Perhaps a more noticeable change is the new roof shingles are laid on a five-inch exposure or row height rather than the wider eight-inch exposure of the previous roof. Narrow rows were common historic practice and also appear in the early photograph. The narrower row spacing results in 10 bands of doubled (or slightly offset) shingles over the main roof and reproduces the original roof treatment. The extra shingles also provide greater protection, since any given portion of the roof is effectively covered with three layers of material, and helps resist shingles’ tendency to cup. The extra durability of a narrower exposure is welcome, since cedar shingles are a natural product and even a premium grade material is subject to some grain variation. Shingles sourced from old-growth forests, where biodiversity and competition slows growth and results in more closely spaced growth rings, make for a tighter or closer grain that contributes to dimensional stability.

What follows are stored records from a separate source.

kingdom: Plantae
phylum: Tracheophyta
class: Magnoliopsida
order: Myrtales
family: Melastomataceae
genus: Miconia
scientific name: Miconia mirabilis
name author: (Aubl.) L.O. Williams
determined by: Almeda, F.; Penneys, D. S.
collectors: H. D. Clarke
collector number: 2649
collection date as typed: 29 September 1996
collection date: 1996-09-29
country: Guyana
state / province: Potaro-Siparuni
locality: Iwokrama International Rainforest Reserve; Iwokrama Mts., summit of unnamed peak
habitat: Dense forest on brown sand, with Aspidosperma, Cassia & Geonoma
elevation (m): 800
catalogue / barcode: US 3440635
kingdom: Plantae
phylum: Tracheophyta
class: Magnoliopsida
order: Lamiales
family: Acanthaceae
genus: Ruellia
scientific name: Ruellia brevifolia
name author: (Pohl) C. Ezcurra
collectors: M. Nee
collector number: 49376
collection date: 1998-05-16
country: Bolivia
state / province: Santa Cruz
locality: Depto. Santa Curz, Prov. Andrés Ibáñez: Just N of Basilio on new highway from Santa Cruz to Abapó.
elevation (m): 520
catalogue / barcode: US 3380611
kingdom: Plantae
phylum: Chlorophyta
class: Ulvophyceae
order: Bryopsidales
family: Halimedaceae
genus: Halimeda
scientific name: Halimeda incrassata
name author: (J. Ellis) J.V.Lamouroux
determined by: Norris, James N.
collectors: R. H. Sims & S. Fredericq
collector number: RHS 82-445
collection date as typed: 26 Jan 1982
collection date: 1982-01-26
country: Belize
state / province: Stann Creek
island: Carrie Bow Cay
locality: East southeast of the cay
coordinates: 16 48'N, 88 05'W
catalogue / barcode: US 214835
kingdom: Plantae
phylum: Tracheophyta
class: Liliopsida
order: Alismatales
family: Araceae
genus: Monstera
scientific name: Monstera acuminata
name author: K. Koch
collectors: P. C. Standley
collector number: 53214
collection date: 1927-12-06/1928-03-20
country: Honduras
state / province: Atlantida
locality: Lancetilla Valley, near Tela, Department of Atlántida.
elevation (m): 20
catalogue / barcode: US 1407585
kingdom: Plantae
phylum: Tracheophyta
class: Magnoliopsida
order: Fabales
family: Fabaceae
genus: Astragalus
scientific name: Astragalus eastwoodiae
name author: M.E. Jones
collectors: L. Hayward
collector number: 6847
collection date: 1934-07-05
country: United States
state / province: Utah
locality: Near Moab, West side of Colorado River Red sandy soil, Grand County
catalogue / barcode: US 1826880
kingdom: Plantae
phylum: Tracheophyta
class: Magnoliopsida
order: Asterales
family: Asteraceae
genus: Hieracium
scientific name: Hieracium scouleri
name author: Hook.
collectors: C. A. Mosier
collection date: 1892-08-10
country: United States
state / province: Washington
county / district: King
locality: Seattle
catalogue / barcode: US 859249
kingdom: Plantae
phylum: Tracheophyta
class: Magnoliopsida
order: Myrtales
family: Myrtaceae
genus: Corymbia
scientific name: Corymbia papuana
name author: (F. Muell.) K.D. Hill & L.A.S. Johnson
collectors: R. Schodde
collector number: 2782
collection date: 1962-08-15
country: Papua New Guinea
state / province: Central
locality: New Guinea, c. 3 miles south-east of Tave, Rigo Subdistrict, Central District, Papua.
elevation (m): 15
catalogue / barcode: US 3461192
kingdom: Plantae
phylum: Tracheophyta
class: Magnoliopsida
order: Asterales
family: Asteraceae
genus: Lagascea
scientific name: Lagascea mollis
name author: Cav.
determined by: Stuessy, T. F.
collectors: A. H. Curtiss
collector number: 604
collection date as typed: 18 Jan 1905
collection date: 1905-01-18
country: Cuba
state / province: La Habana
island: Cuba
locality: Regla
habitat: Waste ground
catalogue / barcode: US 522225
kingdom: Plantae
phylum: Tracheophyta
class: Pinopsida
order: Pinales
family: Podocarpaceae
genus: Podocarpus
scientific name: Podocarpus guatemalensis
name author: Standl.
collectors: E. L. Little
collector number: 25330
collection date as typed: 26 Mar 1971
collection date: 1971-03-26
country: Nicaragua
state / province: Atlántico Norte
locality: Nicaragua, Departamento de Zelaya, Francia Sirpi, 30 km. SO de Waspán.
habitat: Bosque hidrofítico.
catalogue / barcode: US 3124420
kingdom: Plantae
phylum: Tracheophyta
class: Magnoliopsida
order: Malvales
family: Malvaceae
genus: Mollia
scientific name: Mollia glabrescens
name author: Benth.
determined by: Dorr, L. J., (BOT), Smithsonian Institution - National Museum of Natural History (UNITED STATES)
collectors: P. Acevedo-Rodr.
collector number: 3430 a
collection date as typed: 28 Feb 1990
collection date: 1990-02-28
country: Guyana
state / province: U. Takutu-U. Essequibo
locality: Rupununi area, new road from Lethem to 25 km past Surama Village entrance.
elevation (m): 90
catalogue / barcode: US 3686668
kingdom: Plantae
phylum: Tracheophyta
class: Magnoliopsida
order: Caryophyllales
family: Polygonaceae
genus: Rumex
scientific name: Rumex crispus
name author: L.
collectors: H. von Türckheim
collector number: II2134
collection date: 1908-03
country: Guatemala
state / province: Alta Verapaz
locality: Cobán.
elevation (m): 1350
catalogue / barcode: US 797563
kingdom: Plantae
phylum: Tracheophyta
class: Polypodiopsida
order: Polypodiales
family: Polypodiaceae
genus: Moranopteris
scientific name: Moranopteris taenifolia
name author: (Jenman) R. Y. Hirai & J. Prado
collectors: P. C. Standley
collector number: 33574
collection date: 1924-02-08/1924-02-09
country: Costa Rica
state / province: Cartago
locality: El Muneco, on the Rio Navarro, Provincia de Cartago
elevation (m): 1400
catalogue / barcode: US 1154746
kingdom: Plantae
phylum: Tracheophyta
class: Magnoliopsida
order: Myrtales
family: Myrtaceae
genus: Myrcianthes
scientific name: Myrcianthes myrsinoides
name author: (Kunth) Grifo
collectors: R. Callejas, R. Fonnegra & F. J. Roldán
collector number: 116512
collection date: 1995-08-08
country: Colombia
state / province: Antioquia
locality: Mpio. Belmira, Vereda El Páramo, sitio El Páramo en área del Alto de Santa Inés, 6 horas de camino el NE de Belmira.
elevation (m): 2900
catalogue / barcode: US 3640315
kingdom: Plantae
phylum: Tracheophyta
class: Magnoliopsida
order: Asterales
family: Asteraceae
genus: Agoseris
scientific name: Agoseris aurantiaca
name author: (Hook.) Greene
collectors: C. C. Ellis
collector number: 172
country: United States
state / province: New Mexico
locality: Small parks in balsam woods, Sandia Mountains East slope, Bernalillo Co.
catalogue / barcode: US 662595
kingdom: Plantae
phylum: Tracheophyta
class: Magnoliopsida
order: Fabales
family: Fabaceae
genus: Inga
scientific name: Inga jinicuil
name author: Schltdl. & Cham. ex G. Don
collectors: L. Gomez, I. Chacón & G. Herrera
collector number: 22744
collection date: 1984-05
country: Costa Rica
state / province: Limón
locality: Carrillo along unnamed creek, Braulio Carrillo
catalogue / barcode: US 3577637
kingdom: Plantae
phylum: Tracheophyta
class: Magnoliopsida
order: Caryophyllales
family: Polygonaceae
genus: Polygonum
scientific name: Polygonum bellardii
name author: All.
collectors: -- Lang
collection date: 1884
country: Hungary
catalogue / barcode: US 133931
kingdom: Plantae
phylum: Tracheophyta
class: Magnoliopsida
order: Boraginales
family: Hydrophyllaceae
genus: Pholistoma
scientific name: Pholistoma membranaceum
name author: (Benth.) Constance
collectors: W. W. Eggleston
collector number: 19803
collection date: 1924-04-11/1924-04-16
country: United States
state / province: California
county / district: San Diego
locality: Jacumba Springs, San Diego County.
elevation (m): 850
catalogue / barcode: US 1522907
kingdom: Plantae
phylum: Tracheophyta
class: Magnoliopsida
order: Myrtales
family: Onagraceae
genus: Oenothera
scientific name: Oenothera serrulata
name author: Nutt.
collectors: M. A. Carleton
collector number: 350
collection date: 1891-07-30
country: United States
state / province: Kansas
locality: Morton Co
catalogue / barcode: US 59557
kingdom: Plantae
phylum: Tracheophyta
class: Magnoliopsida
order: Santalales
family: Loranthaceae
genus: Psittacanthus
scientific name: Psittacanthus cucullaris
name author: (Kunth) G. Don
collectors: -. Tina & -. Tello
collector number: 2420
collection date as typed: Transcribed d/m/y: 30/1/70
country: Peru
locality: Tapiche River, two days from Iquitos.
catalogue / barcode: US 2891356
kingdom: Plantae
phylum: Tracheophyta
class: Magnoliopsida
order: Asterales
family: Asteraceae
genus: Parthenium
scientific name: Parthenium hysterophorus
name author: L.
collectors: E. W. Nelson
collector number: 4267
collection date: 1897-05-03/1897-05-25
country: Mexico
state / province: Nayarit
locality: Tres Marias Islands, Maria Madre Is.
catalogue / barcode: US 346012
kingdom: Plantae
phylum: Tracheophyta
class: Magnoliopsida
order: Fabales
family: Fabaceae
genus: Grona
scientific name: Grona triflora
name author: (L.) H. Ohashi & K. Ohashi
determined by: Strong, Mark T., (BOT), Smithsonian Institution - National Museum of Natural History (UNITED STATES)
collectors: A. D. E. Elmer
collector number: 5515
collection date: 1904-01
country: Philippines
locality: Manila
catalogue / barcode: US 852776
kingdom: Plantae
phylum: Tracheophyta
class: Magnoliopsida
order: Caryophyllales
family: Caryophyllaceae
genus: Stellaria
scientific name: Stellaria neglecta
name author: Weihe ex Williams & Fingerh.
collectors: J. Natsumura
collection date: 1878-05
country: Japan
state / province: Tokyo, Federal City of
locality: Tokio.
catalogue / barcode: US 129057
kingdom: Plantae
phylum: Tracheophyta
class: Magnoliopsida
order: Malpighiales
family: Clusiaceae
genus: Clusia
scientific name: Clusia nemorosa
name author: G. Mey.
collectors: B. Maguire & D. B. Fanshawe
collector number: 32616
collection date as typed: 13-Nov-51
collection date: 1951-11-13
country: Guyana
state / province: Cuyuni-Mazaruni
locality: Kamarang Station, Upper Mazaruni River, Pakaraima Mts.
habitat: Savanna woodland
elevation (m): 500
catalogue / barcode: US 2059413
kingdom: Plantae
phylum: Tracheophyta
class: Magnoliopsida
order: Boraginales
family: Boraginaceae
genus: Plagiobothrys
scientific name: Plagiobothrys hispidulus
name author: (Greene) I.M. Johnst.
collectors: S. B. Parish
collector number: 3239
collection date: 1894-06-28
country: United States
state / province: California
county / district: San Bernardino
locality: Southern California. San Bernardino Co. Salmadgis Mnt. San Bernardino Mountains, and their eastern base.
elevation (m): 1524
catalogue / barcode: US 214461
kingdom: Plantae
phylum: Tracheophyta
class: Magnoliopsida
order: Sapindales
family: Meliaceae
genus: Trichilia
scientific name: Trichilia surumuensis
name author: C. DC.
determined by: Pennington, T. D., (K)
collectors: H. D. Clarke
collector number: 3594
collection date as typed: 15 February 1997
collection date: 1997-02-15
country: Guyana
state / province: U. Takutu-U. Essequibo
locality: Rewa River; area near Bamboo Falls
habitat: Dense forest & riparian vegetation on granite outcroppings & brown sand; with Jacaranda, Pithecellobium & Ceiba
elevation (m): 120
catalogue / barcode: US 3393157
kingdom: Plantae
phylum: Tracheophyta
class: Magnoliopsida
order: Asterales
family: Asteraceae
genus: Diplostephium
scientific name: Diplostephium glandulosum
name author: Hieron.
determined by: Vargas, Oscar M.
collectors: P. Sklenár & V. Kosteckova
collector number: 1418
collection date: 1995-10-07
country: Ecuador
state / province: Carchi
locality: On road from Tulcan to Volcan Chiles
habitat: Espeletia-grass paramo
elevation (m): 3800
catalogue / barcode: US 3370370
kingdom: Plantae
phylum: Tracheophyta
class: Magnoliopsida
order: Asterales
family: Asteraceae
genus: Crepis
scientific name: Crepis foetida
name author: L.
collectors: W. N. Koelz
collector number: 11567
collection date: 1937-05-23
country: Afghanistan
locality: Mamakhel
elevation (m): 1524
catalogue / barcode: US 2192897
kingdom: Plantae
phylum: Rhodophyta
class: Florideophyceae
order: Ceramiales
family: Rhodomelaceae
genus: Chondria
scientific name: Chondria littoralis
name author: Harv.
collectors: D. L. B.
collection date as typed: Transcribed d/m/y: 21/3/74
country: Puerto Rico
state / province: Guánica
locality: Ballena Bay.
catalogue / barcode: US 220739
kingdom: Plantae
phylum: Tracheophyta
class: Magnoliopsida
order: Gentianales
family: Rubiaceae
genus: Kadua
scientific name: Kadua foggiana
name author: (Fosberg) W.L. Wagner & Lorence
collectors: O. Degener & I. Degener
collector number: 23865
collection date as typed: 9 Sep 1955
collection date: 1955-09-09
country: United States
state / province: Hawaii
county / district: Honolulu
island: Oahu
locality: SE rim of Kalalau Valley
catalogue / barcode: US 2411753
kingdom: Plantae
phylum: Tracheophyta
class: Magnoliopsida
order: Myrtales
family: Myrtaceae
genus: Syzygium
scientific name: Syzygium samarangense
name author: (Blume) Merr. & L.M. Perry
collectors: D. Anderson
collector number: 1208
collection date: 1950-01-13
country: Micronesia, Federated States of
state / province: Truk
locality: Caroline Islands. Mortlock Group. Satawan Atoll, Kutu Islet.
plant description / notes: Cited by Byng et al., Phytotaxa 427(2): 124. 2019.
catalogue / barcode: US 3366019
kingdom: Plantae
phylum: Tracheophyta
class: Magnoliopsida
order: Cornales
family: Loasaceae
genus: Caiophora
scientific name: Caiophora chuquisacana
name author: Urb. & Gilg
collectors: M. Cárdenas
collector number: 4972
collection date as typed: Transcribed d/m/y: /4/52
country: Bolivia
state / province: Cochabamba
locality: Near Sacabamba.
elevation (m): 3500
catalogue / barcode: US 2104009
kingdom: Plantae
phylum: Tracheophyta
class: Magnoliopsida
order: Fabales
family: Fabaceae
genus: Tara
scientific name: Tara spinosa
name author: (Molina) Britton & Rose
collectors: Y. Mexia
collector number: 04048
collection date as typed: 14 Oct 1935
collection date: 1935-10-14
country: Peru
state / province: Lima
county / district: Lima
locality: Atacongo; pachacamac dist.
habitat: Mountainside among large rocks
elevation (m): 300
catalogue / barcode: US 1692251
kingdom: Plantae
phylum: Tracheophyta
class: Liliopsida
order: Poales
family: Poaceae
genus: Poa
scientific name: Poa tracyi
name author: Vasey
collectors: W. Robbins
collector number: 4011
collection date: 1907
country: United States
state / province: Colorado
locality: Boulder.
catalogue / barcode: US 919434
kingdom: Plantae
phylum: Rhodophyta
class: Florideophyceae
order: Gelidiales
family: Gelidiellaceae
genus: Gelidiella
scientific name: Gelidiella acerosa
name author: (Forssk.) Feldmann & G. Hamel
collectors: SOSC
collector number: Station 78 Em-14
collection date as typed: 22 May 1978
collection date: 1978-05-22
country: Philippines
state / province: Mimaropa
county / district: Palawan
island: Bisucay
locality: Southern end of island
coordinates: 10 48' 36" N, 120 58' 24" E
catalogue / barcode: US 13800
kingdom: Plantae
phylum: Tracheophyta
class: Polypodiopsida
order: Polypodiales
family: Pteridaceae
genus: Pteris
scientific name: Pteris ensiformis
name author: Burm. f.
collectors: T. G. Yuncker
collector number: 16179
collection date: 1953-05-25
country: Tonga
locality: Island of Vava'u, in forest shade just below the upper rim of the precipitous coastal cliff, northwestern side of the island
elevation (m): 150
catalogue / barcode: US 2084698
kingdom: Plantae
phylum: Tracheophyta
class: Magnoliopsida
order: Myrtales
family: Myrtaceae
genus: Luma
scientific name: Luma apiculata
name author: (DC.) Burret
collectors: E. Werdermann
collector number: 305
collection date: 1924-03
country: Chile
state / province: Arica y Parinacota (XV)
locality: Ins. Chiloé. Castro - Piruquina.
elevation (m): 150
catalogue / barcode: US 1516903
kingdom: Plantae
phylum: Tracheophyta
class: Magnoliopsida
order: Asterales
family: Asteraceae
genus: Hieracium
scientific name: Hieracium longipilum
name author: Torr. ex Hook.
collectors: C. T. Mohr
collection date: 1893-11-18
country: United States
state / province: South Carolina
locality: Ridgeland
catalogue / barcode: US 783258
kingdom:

Historic buildings often have surprises up their sleeve and St. Ambrose was no exception. Traditional flashing details were to be replicated as part of the church’s architectural character. Where a roof meets a parapet or sidewall, original galvanized steel flashings had been set into the mortar joints of the brick masonry then built up the wall in a series of steps – hence the term “step flashing”. However, the original flashings cleared the roof by as little as an inch, whereas modern roofing guidelines require a minimum four inch clearance. An attempt to extend the flashings up the walls to achieve this minimum was thwarted in part by the irregular, projecting outer faces of the clinker brick. It’s hard to be sure but it seems that the church’s original builders were careful to avoid clinker bricks and used only uniformly flat-faced bricks where the roof and walls met and flashings would be required. The masons of 1914 could never have anticipated a code requirement for wider flashings more than a century later. The new raked flashings differ from the historic detail but St. Ambrose Church retains its strong architectural character and, with the benefit of a durable new roof, the building will maintain its historic integrity for decades to come.